National Public Radio (Npr) ha condotto il suo programma “La Settimana Politica” del dodici settembre con un’analisi del messaggio alla nazione in cui Obama ha parlato dello Stato Islamico. Giornalisti e mezzibusti hanno discusso i fondamenti del messaggio: È stato abbastanza duro? Riuscirà nel suo compito? Chi c’è dietro Isis? Ripensandoci, mi sono accorto che gli Stati Uniti bombardano l’Iraq, in un modo o nell’altro, da quando avevo sei anni. Oggi ne ho trenta. Questa tragica tradizione, lunga ormai un quarto di secolo, è portata avanti dall’attuale comandante in capo e premio nobel per la pace.

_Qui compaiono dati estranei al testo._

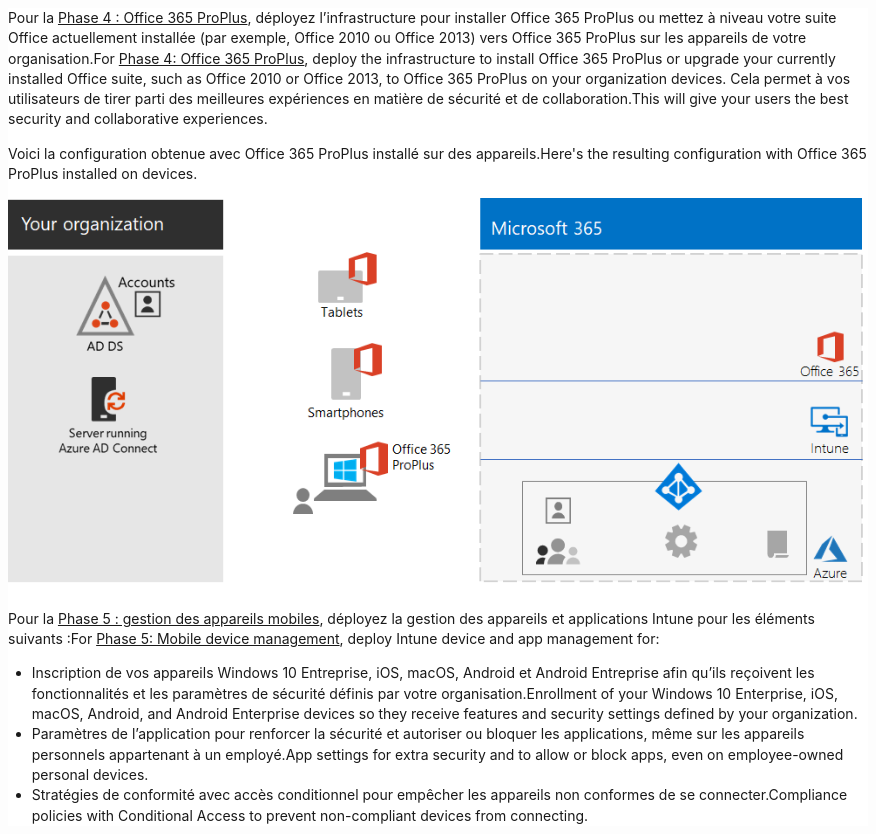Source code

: <span data-ttu-id="d26f0-161">Pour la [Phase 4 : Office 365 ProPlus](office365proplus-infrastructure.md), déployez l’infrastructure pour installer Office 365 ProPlus ou mettez à niveau votre suite Office actuellement installée (par exemple, Office 2010 ou Office 2013) vers Office 365 ProPlus sur les appareils de votre organisation.</span><span class="sxs-lookup"><span data-stu-id="d26f0-161">For [Phase 4: Office 365 ProPlus](office365proplus-infrastructure.md), deploy the infrastructure to install Office 365 ProPlus or upgrade your currently installed Office suite, such as Office 2010 or Office 2013, to Office 365 ProPlus on your organization devices.</span></span> <span data-ttu-id="d26f0-162">Cela permet à vos utilisateurs de tirer parti des meilleures expériences en matière de sécurité et de collaboration.</span><span class="sxs-lookup"><span data-stu-id="d26f0-162">This will give your users the best security and collaborative experiences.</span></span>

<span data-ttu-id="d26f0-163">Voici la configuration obtenue avec Office 365 ProPlus installé sur des appareils.</span><span class="sxs-lookup"><span data-stu-id="d26f0-163">Here's the resulting configuration with Office 365 ProPlus installed on devices.</span></span>

![Éléments de Office 365 ProPlus pour les travailleurs à distance](../media/empower-people-to-work-remotely/remote-workers-proplus-phase.png)
 
<span data-ttu-id="d26f0-165">Pour la [Phase 5 : gestion des appareils mobiles](mobility-infrastructure.md), déployez la gestion des appareils et applications Intune pour les éléments suivants :</span><span class="sxs-lookup"><span data-stu-id="d26f0-165">For [Phase 5: Mobile device management](mobility-infrastructure.md), deploy Intune device and app management for:</span></span>

- <span data-ttu-id="d26f0-166">Inscription de vos appareils Windows 10 Entreprise, iOS, macOS, Android et Android Entreprise afin qu’ils reçoivent les fonctionnalités et les paramètres de sécurité définis par votre organisation.</span><span class="sxs-lookup"><span data-stu-id="d26f0-166">Enrollment of your Windows 10 Enterprise, iOS, macOS, Android, and Android Enterprise devices so they receive features and security settings defined by your organization.</span></span>
- <span data-ttu-id="d26f0-167">Paramètres de l’application pour renforcer la sécurité et autoriser ou bloquer les applications, même sur les appareils personnels appartenant à un employé.</span><span class="sxs-lookup"><span data-stu-id="d26f0-167">App settings for extra security and to allow or block apps, even on employee-owned personal devices.</span></span>
- <span data-ttu-id="d26f0-168">Stratégies de conformité avec accès conditionnel pour empêcher les appareils non conformes de se connecter.</span><span class="sxs-lookup"><span data-stu-id="d26f0-168">Compliance policies with Conditional Access to prevent non-compliant devices from connecting.</span></span>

Durante tutto questo tempo, il governo degli Stati Uniti hanno portato avanti macchinazioni statuali e massacri nel mondo arabo. Nel suo messaggio, Obama ha detto: “Il nostro obiettivo è chiaro: Schiacciare e poi distruggere Isi[s] con una strategia antiterroristica totale e prolungata.” La prossima guerra con i droni è alle porte, e così anche la morte certa per altri innocenti. Già ora il governo americano in quella regione è responsabile della morte di centinaia di migliaia di persone, di un numero ancora più alto di profughi, e infine della distruzione totale su grande scala. I nuovi attacchi non si limitano all’Iraq. Nonostante l’opposizione della nazione dell’anno scorso, quando fu preso di mira il regime di Bashar al Assad, le bombe cadranno anche in Siria. Alla fine sono riusciti ad avere la loro maledetta guerra.

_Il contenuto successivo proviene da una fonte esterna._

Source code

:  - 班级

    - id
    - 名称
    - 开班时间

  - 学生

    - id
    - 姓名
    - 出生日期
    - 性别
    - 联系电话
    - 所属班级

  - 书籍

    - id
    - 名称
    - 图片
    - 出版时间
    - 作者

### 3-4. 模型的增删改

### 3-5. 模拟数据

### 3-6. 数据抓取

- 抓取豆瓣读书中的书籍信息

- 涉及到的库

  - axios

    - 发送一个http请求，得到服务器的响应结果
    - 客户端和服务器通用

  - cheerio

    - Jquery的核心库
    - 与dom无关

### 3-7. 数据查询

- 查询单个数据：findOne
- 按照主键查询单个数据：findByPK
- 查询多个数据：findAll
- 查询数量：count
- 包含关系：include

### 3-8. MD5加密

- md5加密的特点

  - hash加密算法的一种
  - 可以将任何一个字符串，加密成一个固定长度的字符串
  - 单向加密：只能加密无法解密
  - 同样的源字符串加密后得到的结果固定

Isis rappresenta un regime terribile. Assoggetta e stupra le donne, uccide i bambini e decapita i prigionieri. Ma più interventismo non è la risposta. Questa nuova campagna militare non farà altro che inasprire, non placare, la loro ferocia.
Un video drammatico pubblicato su Huffington Post mostra un bambino siriano seppellito vivo sotto un edificio bombardato. La telecamera inquadra un gruppo di soccorritori che scavano freneticamente tra le macerie, tra il ferro contorto, per salvare il bambino. Le grida del bambino superano il chiasso della folla. Alla fine i soccorritori hanno successo e il bambino, terrorizzato, viene estratto vivo da sotto le rovine. Le urla di giubilo della folla significano ad un tempo gioia e dolore.
Gli attacchi con i droni ordinati da Barack Obama ricreeranno questa scena ogni giorno, senza sosta, fino alla fine degli attacchi.
Gli attacchi dei droni sono atti di terrorismo. La campagna contro il terrorismo è essa stessa una campagna di terrore senza fine. Gli Stati Uniti sono in uno stato di guerra permanente: la più grande forza repressiva al mondo. Ogni bomba significa un mondo meno sicuro, meno tranquillo. Per gli Stati Uniti, e ovviamente per chi vive entro i suoi confini, ogni bomba significa più solitudine, più isolamento dal resto del mondo.
Gli attacchi militari producono obiettivi politici nel breve termine, utili solo ai falchi di guerra. Le speranze di pace richiedono una strategia di lungo termine. Dove esiste il mercato esiste pace. Dove esiste pace esiste libertà. Va da sé che più libertà esiste nel mondo e meno oppressivi sono i regimi. Io non voglio l’Isis, non più di quanto non lo vogliano gli altri, ma la risposta non è il massacro di decine di migliaia di persone. Questa è la stessa mentalità imperialista che ha creato un tale regime brutale in primo luogo. Lo stato nazione, con questi massacri, è esso stesso un regime oppressivo, e non merita altro che di essere sconfitto con la libertà.